Besides al the incredible people I met this week, one of the best memories was becoming so close with our awesome ASB group.  I went into this trip not thinking such strong connections and relationships would be formed within us.  However, a week later and I have shared something with my group that not even my best of friends can relate to. Our big family dinners circled around our giant table filled with highs and lows, intellectual conversations, laughs and memories are engrained forever in my heart. It was so nice to have such deep conversations about so many topics that we all shared a great passion for. I can’t even fathom how much I think we all grew individually and as a whole by each other’s words and motivation and experiences.  I am proud of my whole group for stepping out of their comfort zones and continuing to grow as such amazing people.  We could not have done any of it without Aaron either, and although he might not have loved hearing being called Dad by 13 of his students, he really was the biggest role model to us, and I will forever try to emulate his persona and passion in my daily life.  WWAD, represent.

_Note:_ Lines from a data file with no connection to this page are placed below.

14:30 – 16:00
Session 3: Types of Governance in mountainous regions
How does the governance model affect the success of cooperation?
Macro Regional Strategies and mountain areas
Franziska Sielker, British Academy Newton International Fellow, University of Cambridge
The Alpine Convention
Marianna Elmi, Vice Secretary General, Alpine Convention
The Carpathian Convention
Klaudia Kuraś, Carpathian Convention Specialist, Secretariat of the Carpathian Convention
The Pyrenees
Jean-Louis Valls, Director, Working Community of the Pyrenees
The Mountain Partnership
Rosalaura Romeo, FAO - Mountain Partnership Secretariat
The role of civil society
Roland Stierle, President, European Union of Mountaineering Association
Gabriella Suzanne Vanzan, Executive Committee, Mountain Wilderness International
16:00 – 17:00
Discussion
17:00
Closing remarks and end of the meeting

My heart has forever been touched by this unexplainable experience, and I am eternally grateful.  I hope to one day make everyone I met over this break proud and truly help them make a difference in this world.  I learned how different everyone out there in the world is, but I also more importantly learned how underneath it all we are all the same.  We are all humans that want to be loved and want to love.  Life is going to throw you curve balls, some more nasty than others, but in the end it is what you do with those curve balls that measure your character. I have been grateful for the curve balls I’ve received not to be so detrimental, and therefore I owe it to everyone I met this week and whom I will continue to meet to help make a difference even more.  I wish I can erase all the pain from these precious souls I met this week, and promise them eternal happiness.  However, since I cannot, I will use their stories and their strive for life as my motivation to spread love and happiness to everyone I come across, because after all, like I said we are all human and yearn for love and happiness.  Dealing with PAS (post ASB syndrome) has had a weird lingering feeling over me, yet I have to continue to promise to share my experiences to my friends and family to help continue to ERASE INDIFFERNCE.  To quote Invisible Children, “Where you live shouldn’t determine whether you live.”  I met the most incredible and empowering people this past week, gained an impactful group of friends who I know are all going to continue to make a difference and I stepped outside my comfort zone.  Stepping outside of my comfort zone could have been real scary and intimidating, but with my group, Aaron and everyone met this week I know that the only way to go from there is to continue on and help individuals feel the happiness they deserve.  This trip did not end in Phoenix.